The 2020 lawsuit is ongoing – but it’s not the first legal action that the Heritage facility has faced.
In 2018, the US Department of Justice and EPA settled with Heritage Thermal Services, resolving allegations that the company violated the CAA at its East Liverpool plant “on hundreds of days beginning in November 2010”.
This included violations linked to a 2013 explosion which ruptured incinerator ducting and released untreated flue gas, steam, and boiler ash beyond the facility’s fence line.
Part of the settlement required that Heritage not accept certain waste that causes the kind of excess emissions that contributed to the July 2013 incident. The company was also ordered to pay more than $500,000 in penalties and abatement costs to resolve those violations.
Local TV station WMFJ reported that there was a fire at the East Liverpool facility in June 2022 but that the company reported no hazardous waste was involved in the fire, and no one was injured.

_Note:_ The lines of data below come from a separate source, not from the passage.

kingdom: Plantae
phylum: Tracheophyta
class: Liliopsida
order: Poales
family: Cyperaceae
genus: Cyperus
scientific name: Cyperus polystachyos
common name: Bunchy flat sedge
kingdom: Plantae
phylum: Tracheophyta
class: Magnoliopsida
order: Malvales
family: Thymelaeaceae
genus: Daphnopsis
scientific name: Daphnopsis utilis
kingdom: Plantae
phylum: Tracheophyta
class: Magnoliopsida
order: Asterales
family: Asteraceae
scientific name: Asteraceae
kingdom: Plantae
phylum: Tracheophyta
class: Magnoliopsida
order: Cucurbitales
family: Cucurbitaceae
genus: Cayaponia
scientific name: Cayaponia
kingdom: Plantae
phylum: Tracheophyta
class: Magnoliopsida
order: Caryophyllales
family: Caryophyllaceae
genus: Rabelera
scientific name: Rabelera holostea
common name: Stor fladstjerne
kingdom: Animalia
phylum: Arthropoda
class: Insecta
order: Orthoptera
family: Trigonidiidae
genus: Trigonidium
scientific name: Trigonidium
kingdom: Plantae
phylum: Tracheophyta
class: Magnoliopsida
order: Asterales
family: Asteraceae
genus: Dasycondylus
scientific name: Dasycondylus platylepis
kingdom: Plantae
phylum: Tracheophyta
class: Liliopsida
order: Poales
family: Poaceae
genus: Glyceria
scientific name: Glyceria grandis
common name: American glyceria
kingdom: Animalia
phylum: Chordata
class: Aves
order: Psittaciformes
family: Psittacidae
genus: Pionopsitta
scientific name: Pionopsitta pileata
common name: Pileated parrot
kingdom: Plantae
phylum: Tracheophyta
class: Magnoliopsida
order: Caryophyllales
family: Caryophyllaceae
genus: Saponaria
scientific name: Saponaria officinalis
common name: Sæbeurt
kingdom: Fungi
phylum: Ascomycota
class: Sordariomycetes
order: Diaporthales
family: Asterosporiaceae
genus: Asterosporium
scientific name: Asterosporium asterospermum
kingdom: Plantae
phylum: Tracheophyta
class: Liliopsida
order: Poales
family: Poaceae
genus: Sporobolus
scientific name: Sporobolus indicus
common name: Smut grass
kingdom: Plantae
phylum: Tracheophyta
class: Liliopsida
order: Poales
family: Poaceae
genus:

Earthjustice also told The Independent that Heritage Thermal Services had violated its CAA permit repeatedly over the last three years and separately, expert analysis conducted by the non-profit revealed at least 38 permit exceedances since 2018.
In an email, Heritage Thermal Services toldThe Independent that it has been engaged to support the East Palestine train derailment cleanup and is “providing support at the site in accordance with the cleanup plan approved by government agencies with jurisdiction over the response to the event”.
The statement continued: “Materials eligible for high-temperature destruction will be processed at the HTS facility in East Liverpool, Ohio, which is located about 20 miles due south of East Palestine. The facility is fully permitted to manage the materials generated by cleanup activities at the derailment site. HTS stands ready to do its part to help the protect human health and the environment of its East Palestine neighbors.”
An incinerator in Grafton, Ohio, and a landfill in Roachdale, Indiana, are to receive shipments from East Palestine with some liquid and solid waste already transported to sites in Michigan and Texas.
About 1.8 million gallons of liquid waste were collected following the disaster, according to the Ohio EPA. Some of the remaining liquid will be injected into an underground well at a facility in Vickery, Ohio.
There were no injuries caused by the 38-car derailment. However after concerns about a potential explosion of flammable liquids, a controlled burn of toxic vinyl chloride was carried out, sending black clouds billowing across the region.
Air testing in East Palestine and inside hundreds of homes hasn’t detected any concerning levels of contaminants, according to state and federal officials, who also say the local drinking water is safe. However, many residents remain deeply concerned about the long-term effects.